→ **Exercise objective**: Can you pull out each of the lines below word for word, leaving the pictures out of your answer?

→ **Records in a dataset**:

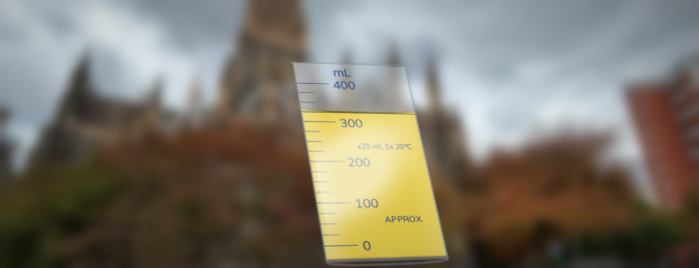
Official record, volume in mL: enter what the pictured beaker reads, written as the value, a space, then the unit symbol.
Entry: 325 mL
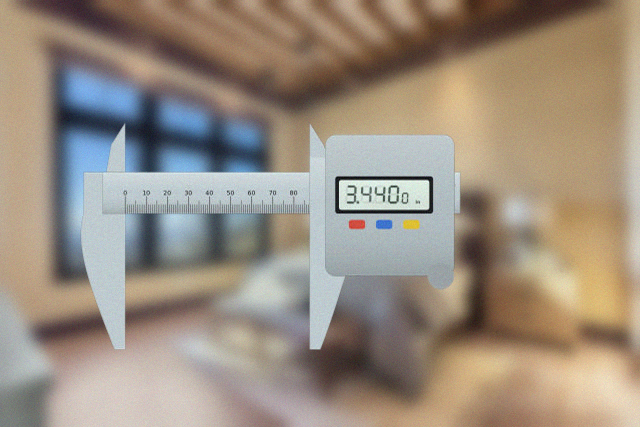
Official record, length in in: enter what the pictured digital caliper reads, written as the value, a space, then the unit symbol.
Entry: 3.4400 in
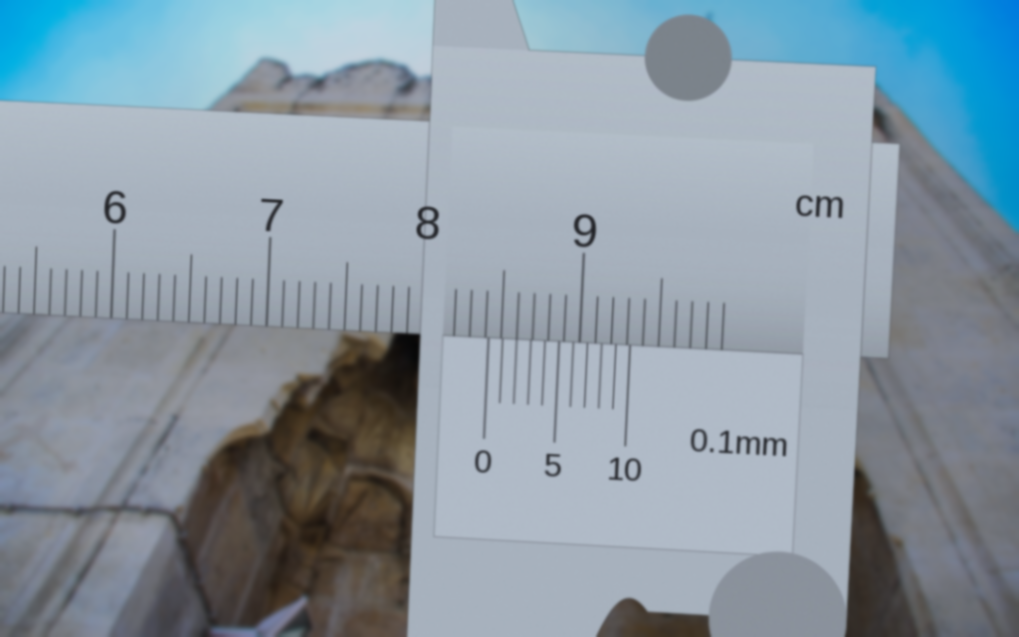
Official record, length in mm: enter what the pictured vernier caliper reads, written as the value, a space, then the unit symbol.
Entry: 84.2 mm
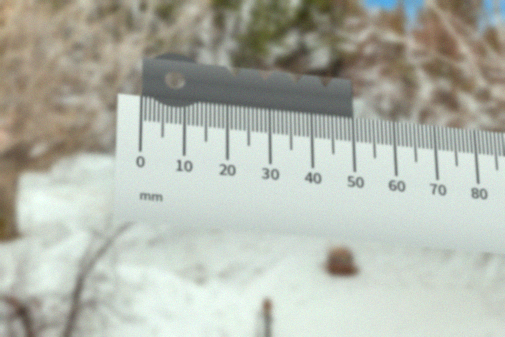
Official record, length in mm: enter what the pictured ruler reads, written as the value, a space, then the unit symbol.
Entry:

→ **Response**:
Official record, volume in mL: enter what the pictured beaker reads, written as the value, a space, then the unit symbol.
Entry: 325 mL
Official record, length in in: enter what the pictured digital caliper reads, written as the value, a space, then the unit symbol.
Entry: 3.4400 in
Official record, length in mm: enter what the pictured vernier caliper reads, written as the value, a space, then the unit symbol.
Entry: 84.2 mm
Official record, length in mm: enter what the pictured ruler reads, written as the value, a space, then the unit symbol.
Entry:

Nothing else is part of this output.